§ TEXTE SOURCE:
>>>>>

Une première partie de carrière confidentielle

 Elle se voit alors proposer durant les deux années qui suivent une série de rôles essentiellement germaniques, notamment Chrysothémis, Arabella, Elsa, Eva ainsi que Donna Elvira, quelques rôles italiens, Tosca, Aïda, et même français comme Antonia dans Les Contes d’Hoffmann. En 1959, elle signe un contrat de trois ans avec l’Opéra de Brême. Parallèlement, le Staatsoper de Vienne l’invite pour une série de Salomé qui lui vaudra une médaille. Elle chante ensuite à la Scala (une Fille-fleur restée sans lendemain), à Genève (L’Atlantida de de Falla), et à Lisbonne, (Iphigénie en Tauride). En 1962, elle revient enfin à Barcelone pour la création in loco d’Arabella. La France la découvre en 1963 grâce à André Cabourg qui l’invite à chanter Don Carlos à Rouen puis Donna Elvira aux côtés de Gabriel Bacquier en Don Giovanni. En 1964, Bernard Lefort l’engage à l’Opéra de Marseille pour Marguerite (Faust) et La Comtesse des Noces de Figaro. Entretemps, elle aura épousé le ténor Bernabé Marti, rencontré au cours d’une série de Madame Butterfly au Liceu l’année précédente. Le couple aura deux enfants et restera uni jusqu’au décès de la cantatrice.

<<<<<

§ DONNÉES SOURCES:
>>>>>

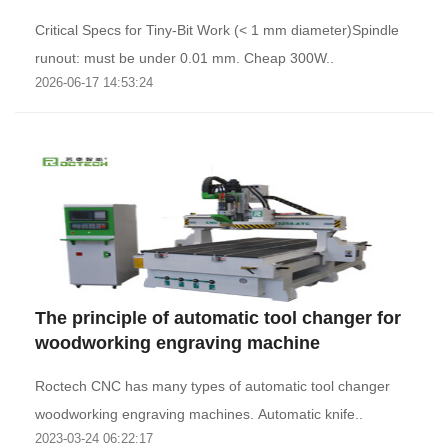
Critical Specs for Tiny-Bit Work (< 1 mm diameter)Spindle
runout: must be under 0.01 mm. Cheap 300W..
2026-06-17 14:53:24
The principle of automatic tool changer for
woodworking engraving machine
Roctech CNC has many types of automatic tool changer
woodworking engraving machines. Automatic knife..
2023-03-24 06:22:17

<<<<<
>>>>>

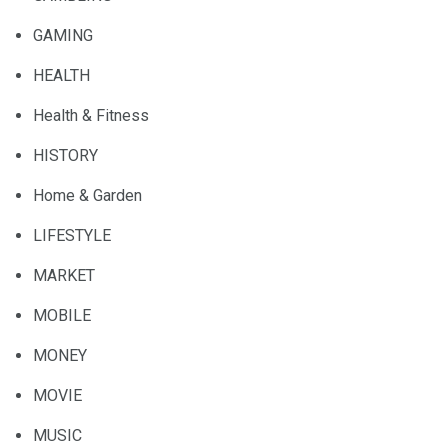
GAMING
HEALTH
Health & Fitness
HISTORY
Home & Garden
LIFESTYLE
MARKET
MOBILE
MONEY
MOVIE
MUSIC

<<<<<
>>>>>

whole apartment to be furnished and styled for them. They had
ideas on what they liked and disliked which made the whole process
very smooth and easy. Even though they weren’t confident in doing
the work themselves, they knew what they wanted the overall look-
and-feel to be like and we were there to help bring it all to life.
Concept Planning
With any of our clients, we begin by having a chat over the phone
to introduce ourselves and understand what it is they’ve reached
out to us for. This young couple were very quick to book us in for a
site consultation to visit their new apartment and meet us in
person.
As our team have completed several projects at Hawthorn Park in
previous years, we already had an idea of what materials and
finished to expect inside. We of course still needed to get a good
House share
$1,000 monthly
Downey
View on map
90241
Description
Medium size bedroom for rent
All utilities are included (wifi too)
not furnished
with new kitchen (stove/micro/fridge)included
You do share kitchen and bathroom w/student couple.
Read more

<<<<<

§ CONSIGNE:
Selon le texte source, avec quel opéra la chanteuse signe-t-elle un contrat de trois ans en 1959 ? La liste ne sert à rien ici.

§ RÉPONSE ÉCRITE:
Avec l'Opéra de Brême.